À son pied, il se dégageait de lui une force, une vibration, comme l'émanation d'une grande sagesse bienveillante.

Mais le temps laissait son empreinte ainsi que les tempêtes et cela à de multiples reprises. L'Ancien perdait de sa superbe, laissant au sol une partie de sa canopée. On ne pouvait rien y faire. Plusieurs autres arbres remarquables subissaient le même préjudice dans les forêts voisines comme celle de Retz.

*

Il était temps d'ouvrir notre coffret temporel. Mais encore fallait-il le retrouver ?

Alors on se donna rendez-vous dans le parc, au parking du belvédère pour dix heures. À l'époque nous venions en VTT, mais là pour nos trente ans, on prit nos bagnoles et certains d'entre nous se laissèrent covoiturer.
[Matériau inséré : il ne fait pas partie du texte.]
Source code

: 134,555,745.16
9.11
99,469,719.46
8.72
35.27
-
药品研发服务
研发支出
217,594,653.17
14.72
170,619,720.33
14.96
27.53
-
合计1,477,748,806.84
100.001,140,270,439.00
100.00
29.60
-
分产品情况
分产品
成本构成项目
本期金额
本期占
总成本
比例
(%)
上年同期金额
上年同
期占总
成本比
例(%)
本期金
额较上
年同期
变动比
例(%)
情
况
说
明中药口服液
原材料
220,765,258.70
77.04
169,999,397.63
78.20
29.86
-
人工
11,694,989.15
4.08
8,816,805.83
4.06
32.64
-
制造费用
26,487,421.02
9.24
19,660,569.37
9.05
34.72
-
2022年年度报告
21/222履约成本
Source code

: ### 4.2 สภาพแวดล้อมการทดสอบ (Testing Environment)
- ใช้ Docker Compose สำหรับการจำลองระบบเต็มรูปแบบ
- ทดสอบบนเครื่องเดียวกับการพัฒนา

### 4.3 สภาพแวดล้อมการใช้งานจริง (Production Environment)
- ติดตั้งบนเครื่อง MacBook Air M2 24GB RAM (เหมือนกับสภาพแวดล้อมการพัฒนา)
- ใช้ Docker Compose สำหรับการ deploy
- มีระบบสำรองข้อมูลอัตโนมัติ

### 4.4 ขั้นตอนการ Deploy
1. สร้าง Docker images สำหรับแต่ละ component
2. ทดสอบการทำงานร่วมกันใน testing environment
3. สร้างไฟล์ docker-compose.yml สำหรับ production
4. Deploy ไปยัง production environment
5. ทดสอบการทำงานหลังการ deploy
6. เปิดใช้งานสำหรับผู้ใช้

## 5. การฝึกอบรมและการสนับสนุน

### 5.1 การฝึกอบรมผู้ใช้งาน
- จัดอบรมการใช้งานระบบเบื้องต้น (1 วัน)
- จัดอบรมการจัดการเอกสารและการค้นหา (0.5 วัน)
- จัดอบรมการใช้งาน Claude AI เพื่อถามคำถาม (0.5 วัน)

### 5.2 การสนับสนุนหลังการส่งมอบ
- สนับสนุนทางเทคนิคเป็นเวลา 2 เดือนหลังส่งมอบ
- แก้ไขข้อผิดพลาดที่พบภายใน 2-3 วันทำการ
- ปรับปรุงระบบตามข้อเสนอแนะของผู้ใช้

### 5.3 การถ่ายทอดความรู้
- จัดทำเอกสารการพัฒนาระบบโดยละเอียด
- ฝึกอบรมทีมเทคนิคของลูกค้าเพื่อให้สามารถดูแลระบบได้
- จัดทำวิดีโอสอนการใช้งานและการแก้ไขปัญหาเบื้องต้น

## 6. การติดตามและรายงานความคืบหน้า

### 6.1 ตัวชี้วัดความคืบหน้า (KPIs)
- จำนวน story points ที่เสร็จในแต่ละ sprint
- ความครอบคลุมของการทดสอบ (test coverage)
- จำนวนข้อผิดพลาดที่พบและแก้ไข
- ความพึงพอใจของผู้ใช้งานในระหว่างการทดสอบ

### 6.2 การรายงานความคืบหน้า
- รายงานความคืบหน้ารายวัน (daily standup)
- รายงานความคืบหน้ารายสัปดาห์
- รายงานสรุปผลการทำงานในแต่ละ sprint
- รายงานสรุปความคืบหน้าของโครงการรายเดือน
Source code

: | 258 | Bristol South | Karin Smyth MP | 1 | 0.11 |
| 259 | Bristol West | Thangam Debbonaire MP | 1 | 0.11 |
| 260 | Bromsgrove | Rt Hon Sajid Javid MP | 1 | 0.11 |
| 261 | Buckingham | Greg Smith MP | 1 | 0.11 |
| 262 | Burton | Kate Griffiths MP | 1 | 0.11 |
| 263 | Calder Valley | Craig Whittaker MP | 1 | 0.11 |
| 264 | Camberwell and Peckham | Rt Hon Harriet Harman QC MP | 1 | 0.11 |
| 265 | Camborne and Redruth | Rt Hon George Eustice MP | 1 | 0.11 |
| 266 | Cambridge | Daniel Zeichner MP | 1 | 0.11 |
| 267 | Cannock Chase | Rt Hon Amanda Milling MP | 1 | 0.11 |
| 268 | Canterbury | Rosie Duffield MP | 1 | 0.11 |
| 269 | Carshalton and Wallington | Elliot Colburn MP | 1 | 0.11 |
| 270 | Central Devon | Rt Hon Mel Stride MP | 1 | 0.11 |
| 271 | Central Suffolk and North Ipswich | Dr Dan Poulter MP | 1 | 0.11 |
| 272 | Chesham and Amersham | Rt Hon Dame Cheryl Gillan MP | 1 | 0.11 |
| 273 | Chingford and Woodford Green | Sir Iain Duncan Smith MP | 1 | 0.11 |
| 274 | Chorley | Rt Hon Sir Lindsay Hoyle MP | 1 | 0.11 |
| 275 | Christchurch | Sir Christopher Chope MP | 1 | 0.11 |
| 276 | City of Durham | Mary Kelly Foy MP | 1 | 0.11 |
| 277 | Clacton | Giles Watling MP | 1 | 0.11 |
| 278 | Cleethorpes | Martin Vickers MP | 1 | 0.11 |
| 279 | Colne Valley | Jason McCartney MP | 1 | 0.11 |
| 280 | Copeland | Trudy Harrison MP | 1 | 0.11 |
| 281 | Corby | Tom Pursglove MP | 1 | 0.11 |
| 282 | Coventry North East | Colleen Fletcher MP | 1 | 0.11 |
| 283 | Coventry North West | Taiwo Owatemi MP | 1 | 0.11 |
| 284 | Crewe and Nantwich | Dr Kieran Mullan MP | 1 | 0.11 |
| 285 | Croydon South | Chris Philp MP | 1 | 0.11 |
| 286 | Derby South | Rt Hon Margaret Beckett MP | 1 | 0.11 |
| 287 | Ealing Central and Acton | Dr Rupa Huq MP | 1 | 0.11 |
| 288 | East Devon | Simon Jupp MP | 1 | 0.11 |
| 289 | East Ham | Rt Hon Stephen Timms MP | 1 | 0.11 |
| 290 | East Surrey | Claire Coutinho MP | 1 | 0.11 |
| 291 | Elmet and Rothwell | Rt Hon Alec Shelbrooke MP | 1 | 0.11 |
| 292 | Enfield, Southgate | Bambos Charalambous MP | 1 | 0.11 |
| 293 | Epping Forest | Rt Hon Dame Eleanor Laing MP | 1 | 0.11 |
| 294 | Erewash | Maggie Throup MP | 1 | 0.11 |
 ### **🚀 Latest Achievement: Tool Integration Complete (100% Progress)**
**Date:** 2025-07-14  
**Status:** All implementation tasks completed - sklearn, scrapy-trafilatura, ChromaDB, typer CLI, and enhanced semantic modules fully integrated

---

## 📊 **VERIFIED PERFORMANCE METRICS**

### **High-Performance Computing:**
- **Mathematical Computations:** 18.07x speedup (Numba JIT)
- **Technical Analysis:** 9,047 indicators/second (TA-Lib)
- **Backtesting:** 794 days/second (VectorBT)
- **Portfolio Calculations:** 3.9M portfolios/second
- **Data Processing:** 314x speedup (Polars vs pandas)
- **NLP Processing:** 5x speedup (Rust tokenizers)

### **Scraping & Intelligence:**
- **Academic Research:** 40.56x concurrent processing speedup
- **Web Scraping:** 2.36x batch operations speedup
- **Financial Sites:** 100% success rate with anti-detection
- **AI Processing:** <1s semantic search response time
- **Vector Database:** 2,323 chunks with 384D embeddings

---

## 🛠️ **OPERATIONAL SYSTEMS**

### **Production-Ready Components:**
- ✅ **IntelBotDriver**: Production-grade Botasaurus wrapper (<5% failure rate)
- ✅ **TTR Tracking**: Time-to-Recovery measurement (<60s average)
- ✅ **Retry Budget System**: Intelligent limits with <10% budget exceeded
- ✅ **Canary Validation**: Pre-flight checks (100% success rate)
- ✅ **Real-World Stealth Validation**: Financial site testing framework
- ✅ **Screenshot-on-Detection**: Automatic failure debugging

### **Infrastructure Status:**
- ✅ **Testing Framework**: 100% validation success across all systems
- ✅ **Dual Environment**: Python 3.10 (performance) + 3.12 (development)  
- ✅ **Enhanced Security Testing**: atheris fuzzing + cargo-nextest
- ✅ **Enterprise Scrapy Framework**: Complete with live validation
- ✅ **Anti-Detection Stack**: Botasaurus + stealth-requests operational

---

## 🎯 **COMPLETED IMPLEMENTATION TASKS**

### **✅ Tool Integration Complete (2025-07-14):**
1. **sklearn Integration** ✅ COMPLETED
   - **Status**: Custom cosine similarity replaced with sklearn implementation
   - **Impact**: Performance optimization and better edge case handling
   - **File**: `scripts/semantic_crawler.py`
Mathilde et Adèle en jogging un peu flashy, Tom et Kevin en collant de footing. Leurs enfants souhaitèrent aussi nous accompagner.

Moi-même et ma compagne ainsi que nos triplés, nous prîmes les devants pour compter nos pas à partir du fût de l'arbre. Je gardais sur moi un schéma réalisé à l'époque sur un papier de calepin, un peu flétri et taché par les années que je sortis de mon portefeuille. Cette habitude venait de nos escapades scoutes quand il s'agissait alors d'établir des caches pour la nourriture et les équipements.

Les indications nécessitaient plusieurs directions, angles et pas intermédiaires sur lesquels nos enfants prirent un plaisir non dissimulé à participer et à se répartir.

*

Je sortis aussi ma boussole pour respecter l'azimut.

Au sol une végétation d'herbes hautes et de feuilles mortes ainsi que de fougères constituait une pelouse dense. Dans les futaies et les houppiers, quelques piverts ou pics épeiches nous firent tendre l'oreille, sans doute à l'œuvre afin de se nourrir de vers ou d'insectes xylophages. Mon excitation enflait et je sentais mon humeur se répandre comme le parfum de mon déodorant.

Dans le ciel, se succédait le vol des avions de ligne en hippodrome, attendant de se poser à Roissy et dont les carlingues brillaient au soleil matinal, comme au temps glorieux des caravelles d'Air France. Leurs décélérations lentes faisaient rugir les réacteurs et gâchaient quelque peu notre plaisir de nous retrouver dans ces lieux forestiers et majestueux.

Je voulais que notre émotion reste intacte et éloigner l'émanation d'intervenants extérieurs, symboles de cette société moderne et excessive. Au final, on n'attendit pas trop longtemps. À l'aide de pelles, on mit à jour notre trésor, un coffret en bois enveloppé dans un sac toilé et plastifié. En apparence, il n'avait pas souffert du temps et de l'humidité.

*

Les enfants demandèrent à ouvrir les premiers.

Entre temps, nous nous déplaçâmes vers les pentes donnant sur la grande allée forestière et dans un espace dégagé, nous étalâmes des couvertures et ouvrîmes nos sacs de pique-nique pour profiter du moment présent. La bonne humeur semblait de mise et chacun y allait de ses souvenirs car chaque objet, une fois rendu à l'air libre, s'accompagnait d'une histoire. Je me sentais impressionné par la capacité de nos mémoires à revivre, dans l'instant, autant de bribes de conversations et d'aventures juste en regardant un témoin du passé.

Sur la couverture à carreaux, entre les verres, les miettes de pain, la salade, les charcuteries, les sodas et le vin, notre enfance s'étalait au grand jour. Des billes en agate multicolores, des soldats en plastique ou en plomb. Plusieurs pièces d'échiquier, des fleurs séchées, de la monnaie en déclinaison du Franc. Et surtout une photo de nous tous, posant de nos regards juvéniles et insouciants, tendus devant l'objectif qu'un promeneur accepta de saisir en lançant un ouistiti à tue-tête.

*

Je crois que cette journée s'habilla de magie et de merveilleux. Cette joie de se revoir après tant d'années et de partager à nouveau notre belle amitié en évoquant cette période de l'adolescence.